Force est dès lors de constater que le syndicat des copropriétaires n’établit pas que les sommes payées au titre des factures relatives aux “charges garage” ne seraient pas dues, soit au titre d’une contrepartie du droit d’utilisation, soit au titre des frais et charges.
S’agissant de ce dernier point, le seul fait que ces frais et charges éventuellement mal calculés au regard des statuts, ne suffit pas, en l’absence de document établissant que des frais et charges ont par ailleurs été réglées au titre des parkings, à démontrer qu’ils ne sont pas dus.

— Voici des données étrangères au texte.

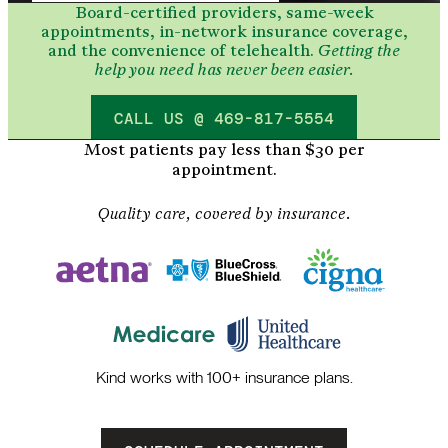
Board-certified providers, same-week
appointments, in-network insurance coverage,
and the convenience of telehealth.
Getting the
help you need has never been easier.
CALL US @ 469-817-5554
Most patients pay less than $30 per
appointment.
Quality care, covered by insurance.
Kind works with 100+ insurance plans.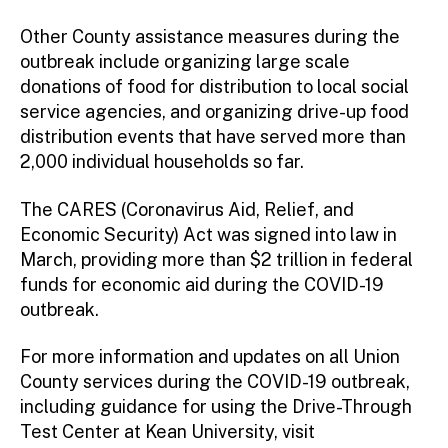
Other County assistance measures during the
outbreak include organizing large scale
donations of food for distribution to local social
service agencies, and organizing drive-up food
distribution events that have served more than
2,000 individual households so far.
The CARES (Coronavirus Aid, Relief, and
Economic Security) Act was signed into law in
March, providing more than $2 trillion in federal
funds for economic aid during the COVID-19
outbreak.
For more information and updates on all Union
County services during the COVID-19 outbreak,
including guidance for using the Drive-Through
Test Center at Kean University, visit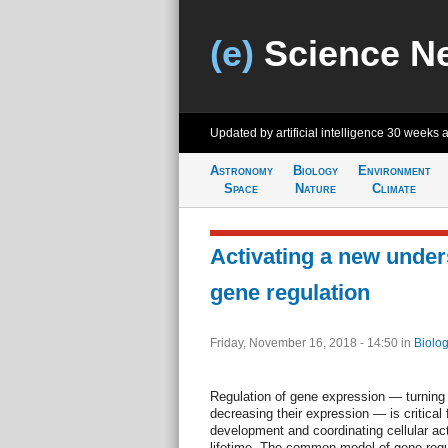
(e)
Science N
Updated by artificial intelligence
30 weeks 
Astronomy
Biology
Environment
Space
Nature
Climate
Activating a new under
gene regulation
Friday, November 16, 2018 - 14:50
in
Biolog
Regulation of gene expression — turning 
decreasing their expression — is critical f
development and coordinating cellular acti
lifetime. The common model of gene regu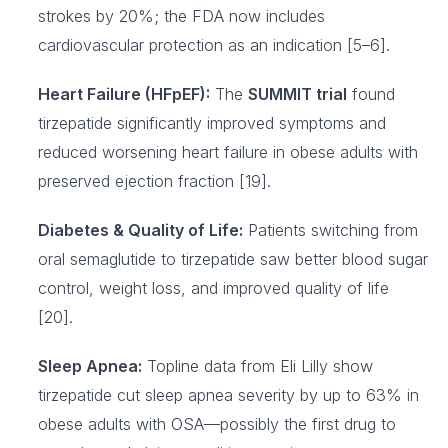
strokes by 20%; the FDA now includes
cardiovascular protection as an indication [5–6].
Heart Failure (HFpEF):
The
SUMMIT trial
found
tirzepatide significantly improved symptoms and
reduced worsening heart failure in obese adults with
preserved ejection fraction [19].
Diabetes & Quality of Life:
Patients switching from
oral semaglutide to tirzepatide saw better blood sugar
control, weight loss, and improved quality of life
[20].
Sleep Apnea:
Topline data from Eli Lilly show
tirzepatide cut sleep apnea severity by up to 63% in
obese adults with OSA—possibly the first drug to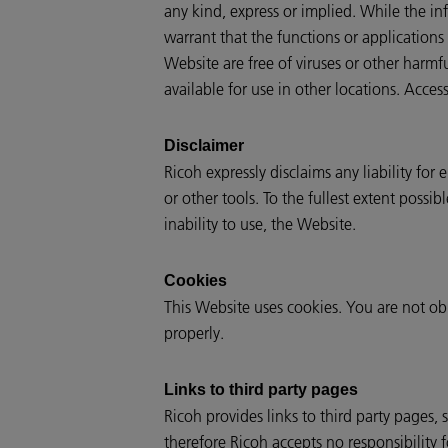
any kind, express or implied. While the inf
warrant that the functions or applications 
Website are free of viruses or other harm
available for use in other locations. Access
Disclaimer
Ricoh expressly disclaims any liability for
or other tools. To the fullest extent possi
inability to use, the Website.
Cookies
This Website uses cookies. You are not ob
properly.
Links to third party pages
Ricoh provides links to third party pages,
therefore Ricoh accepts no responsibility f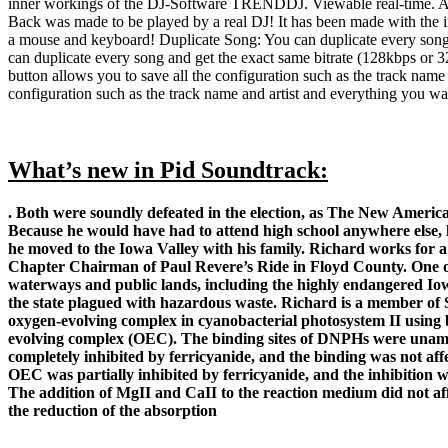
inner workings of the DJ-Software TRENDDJ. Viewable real-time. A li
Back was made to be played by a real DJ! It has been made with the in
a mouse and keyboard! Duplicate Song: You can duplicate every song 
can duplicate every song and get the exact same bitrate (128kbps or
button allows you to save all the configuration such as the track nam
configuration such as the track name and artist and everything you w
What’s new in Pid Soundtrack:
. Both were soundly defeated in the election, as The New Ameri
Because he would have had to attend high school anywhere else, 
he moved to the Iowa Valley with his family. Richard works for a
Chapter Chairman of Paul Revere’s Ride in Floyd County. One of 
waterways and public lands, including the highly endangered Iow
the state plagued with hazardous waste. Richard is a member of
oxygen-evolving complex in cyanobacterial photosystem II using 
evolving complex (OEC). The binding sites of DNPHs were unambi
completely inhibited by ferricyanide, and the binding was not aff
OEC was partially inhibited by ferricyanide, and the inhibition 
The addition of MgII and CaII to the reaction medium did not af
the reduction of the absorption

La demande présentée par le syndicat des copropriétaires au titre de la répétition de l’indu sera donc rejetée.
Sur la demande de dommages et intérêts pour résistance abusive de l’AFUL
La demande présentée de ce chef par le syndicat des copropriétaires sera rejetée au regard de ce qui précède.
Sur les demandes en paiement de l’AFUL :
Sur la demande en paiement des charges de parking impayées depuis mars 2013
Les débiteurs de l’AFUL étant en tout état de cause ses locataire ou ses membres, la demande en paiement présentée à l’encontre du syndicat des copropriétaires, non membre de l’AFUL, sera rejetée.
Sur la demande de dommages et intérêts pour procédure abusive
S’il n’est pas contestable que les relations entre l’AFUL et ses membres semble particulièrement dégradée, il n’est nullement établi qu’en introduisant cette procédure, en partie due aux difficultés rencontrées par l’AFUL dans sa gestion comptable et relevées dans l’audit réalisé en 2015, le syndicat des copropriétaires ait souhaité nuire à l’AFUL.
La demande présentée de ce chef sera donc rejetée.
Sur les autres demandes :
L’exécution provisoire ne paraissant pas utile compte tenu de l’issue du litige, il n’y a pas lieu de l’ordonner.
Il n’est pas inéquitable de laisser à chacun la charge des frais exposés pour sa défense et non compris dans les dépens.
Il convient de condamner le syndicat des copropriétaires, partie demanderesse succombante, à assumer les dépens.
PAR CES MOTIFS :
Le Tribunal, statuant par mise à disposition au greffe, par jugement contradictoire et en premier ressort :
Déclare recevable la demande en répétition de l’indu présentée par le syndicat des copropriétaires de la résidence HORIZON 90 […]
Déboute le syndicat des copropriétaires de la résidence HORIZON 90 sise[…] de sa demande en répétition de l’indu et de sa demande en dommages et intérêts,
Déboute l’Association Foncière des Propriétaires de la Zone d’Habitation du Quartier de la Noue de sa demande en paiement des “charges parkings” et de sa demande en dommages et intérêts,
Dit n’y avoir lieu à application de l’article 700 du Code de procédure civile,
Condamne le syndicat des copropriétaires de la résidence HORIZON 90 sise[…] à assumer les dépens.
Fait au Palais de Justice de BOBIGNY, le SEPT FEVRIER DEUX MIL DIX HUIT.
La minute de la présente décision a été signée par Sophie B, Présidente et par Christine A, Greffière présente lors de son prononcé.